The Lowdown on Markets to 4th November 2016
World Markets at a Glance
In this week’s issue
- Markets suffer a “Brexit moment” as woes mount over the US presidential election.
- Cash levels rise as investors take a more risk adverse stance ahead of important events.
- A UK High Court hearing rules that parliament should vote on when to trigger Article 50.
- The UK government will now approach the Supreme Court for this to be over ruled.
- The Bank of England governor Mark Carney announces that he will stay on until 2019.
- Risk assets are likely to remain volatile over the coming weeks as events unfold.
“Global equity markets retreat on fears over US presidential election result”
Last week saw the global equity markets suffer from a “Brexit moment” as investors became risk averse over the possibility that Donald Trump might score a victory in the US presidential election which will be held on Tuesday 08th November 2016. Clearly, this has been a very ugly, and at times, dirty election with Hillary Clinton and Donald Trump becoming very personal about each other’s lives to try and convert the electorate on Election Day.
Even in the last few weeks of the campaign we have seen story’s reported about Donald Trump’s alleged sexual misconduct over recent years, and then recently, it has been reported that the FBI was reopening its investigation over the story that Hillary Clinton had used a private email server whilst she was secretary of state. Clearly, these recent stories on each of the candidates has led to a much closer race for the White House, and perhaps more importantly, led to more volatile times in the financial markets.
On the face of it, as we enter the last few days in the campaign, the polls are showing a narrow win for Hillary Clinton making her the first lady president of the United States of America.
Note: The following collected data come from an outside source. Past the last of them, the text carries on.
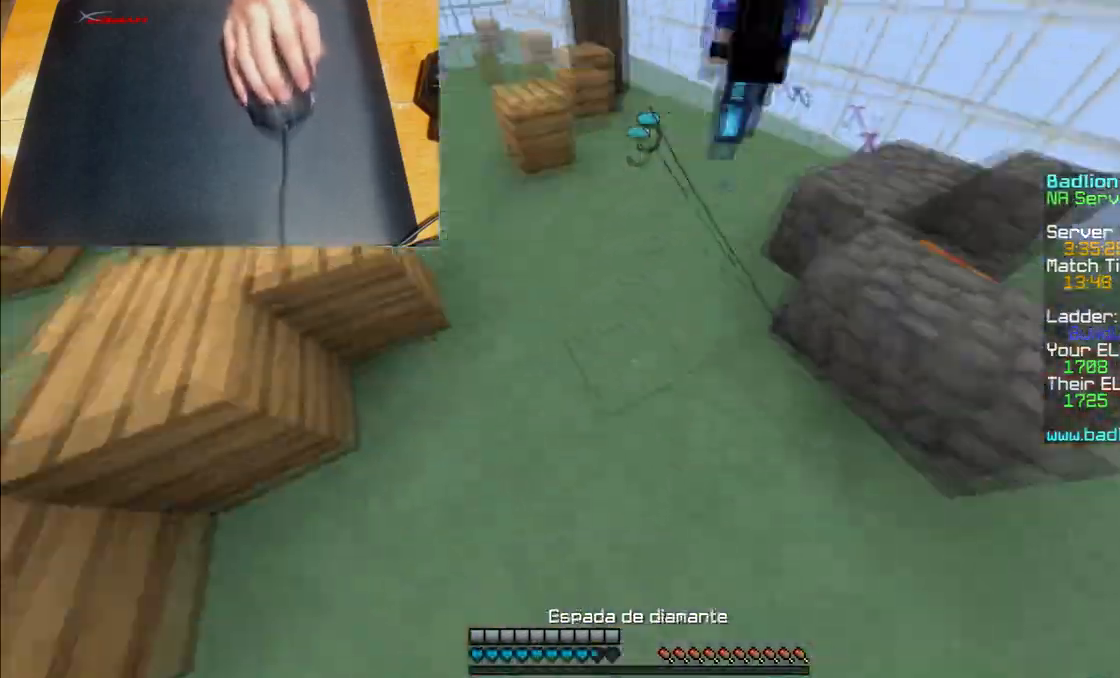
{"keys": ["w"], "mouse": ["right"], "events": [[34, "mouse_right", "down"], [134, "mouse_right", "up"], [501, "mouse_right", "down"]]}
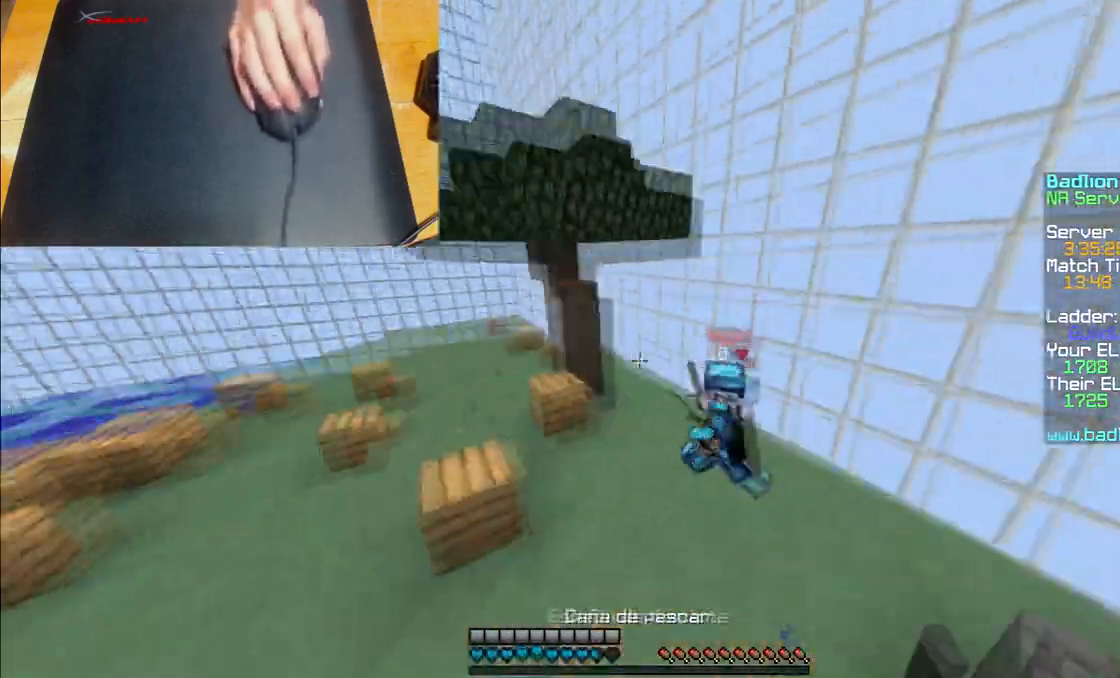
{"keys": ["w"], "mouse": [], "events": [[100, "mouse_right", "up"], [300, "mouse_left", "down"], [367, "a", "down"], [434, "a", "up"], [500, "mouse_left", "up"]]}
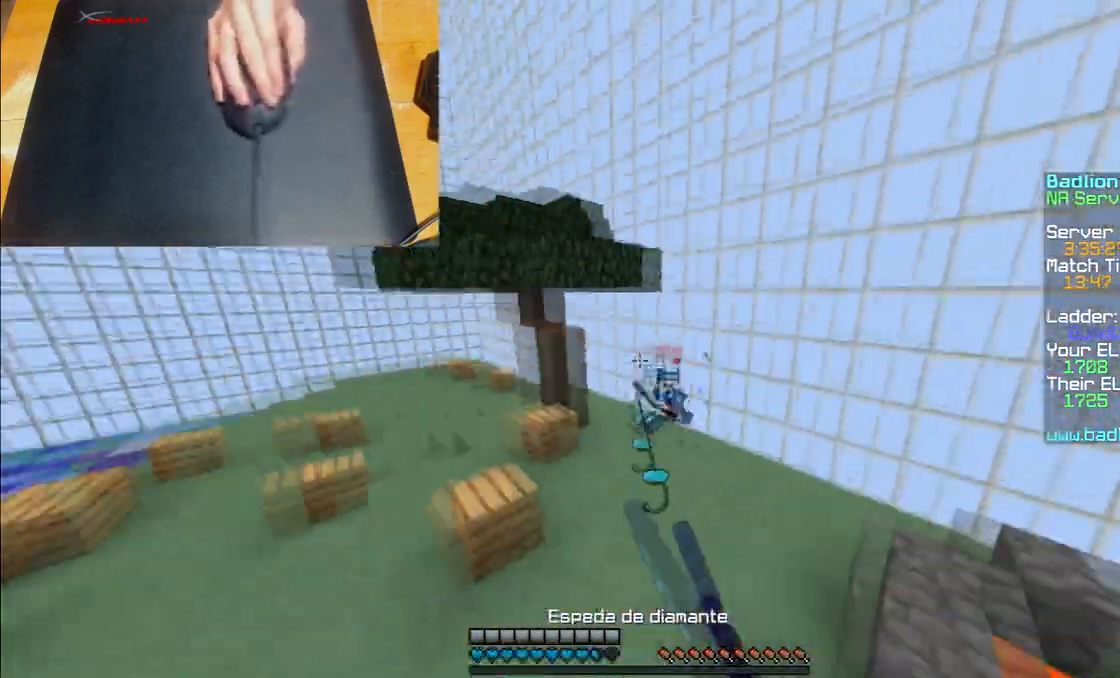
{"keys": ["w"], "mouse": ["right"], "events": [[34, "a", "down"], [34, "mouse_right", "down"], [134, "mouse_right", "up"], [401, "a", "up"], [401, "mouse_right", "down"]]}
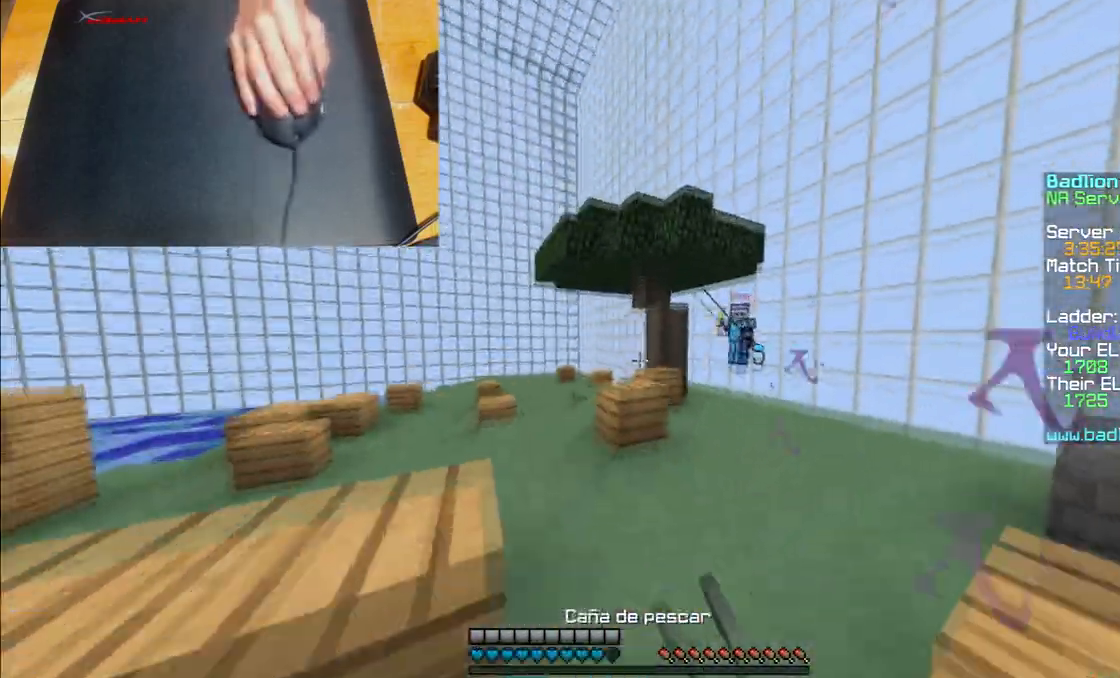
{"keys": ["w"], "mouse": [], "events": [[67, "mouse_right", "up"]]}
However, the polls can be deceiving, remember what happened in the UK’s European referendum vote, when the UK electorate chose to leave the European Union when it was thought that the “remain vote” would win by a narrow margin.
“The polls are showing a narrow win for Hillary Clinton”
Whatever the outcome of the US presidential election the markets are likely to trade nervously over the coming days and weeks, clearly, we have already seen Wall Street, and the wider global investor, respond anxiously over the past few days with the S&P 500 Index recording its ninth straight losing session in a row, its worst run in 36 years. However, whilst nerves seem to be high, it might be that the UK referendum vote has given us a road map of what to expect over the coming few weeks.
Simply put, the UK market suffered from a big post-Brexit sell off, and a collapse in sterling, which then was subsequently followed by an aggressive rebound in stocks, particularly those that were beneficiaries from the weaker pound. Admittedly, sterling continues to suffer which is logical given the uncertainties surrounding the invoking of Article 50.
But of course, it will then be the longer-term issues that the markets will begin to focus upon, given that there will be conflicting winners and losers within the US stock market dependant on which candidate wins the election. Obviously, whilst both candidates have differing polices, as president, they will still need to confront the United States Congress, and whilst Mrs Clinton appears to be a known quantity, whilst Mr Trump is not, investment managers have already made some tactical calls, pre-election, to try and safe guard their portfolios from any unforeseen political events, or adjustments in the markets once the outcome is known.
Rising anxieties amongst global investors has led to cash levels rising in recent days whilst inflows into gold bullion and Government bonds have been chosen as the asset class of choice as a period of de-risking portfolios has taken place. Also the announcement from the Federal Reserve Bank that US interest rates would remain on hold pre-election has been a boost for the US bond market, as investors take refuge.
“The announcement from the Federal Reserve Bank that US interest rates would remain on hold pre-election has been a boost for the US bond market”
Another market indicator that has seen a noticeable rise in recent times has been the Vix Index which is viewed by many as a key measure of market expectation of near term volatility. Indeed, since the end of October we have seen this index rise by over 70 per cent which gives you some idea of how investors have become more nervous of current events as they unfold.
Similarly, another trial and tribulation that has affected market sentiment in recent times has been the ongoing question regarding the UK governments invoking of Article 50, which would begin the proceedings for the UK to exit from the European Union. However, on Thursday of last week a High Court hearing ruled that Parliament should vote on when the government can trigger Article 50 which immediately led to some turmoil in the market place leaving the FTSE 100 Index down by over 4 per cent over the week, whilst sterling gained ground over a basket of leading currencies.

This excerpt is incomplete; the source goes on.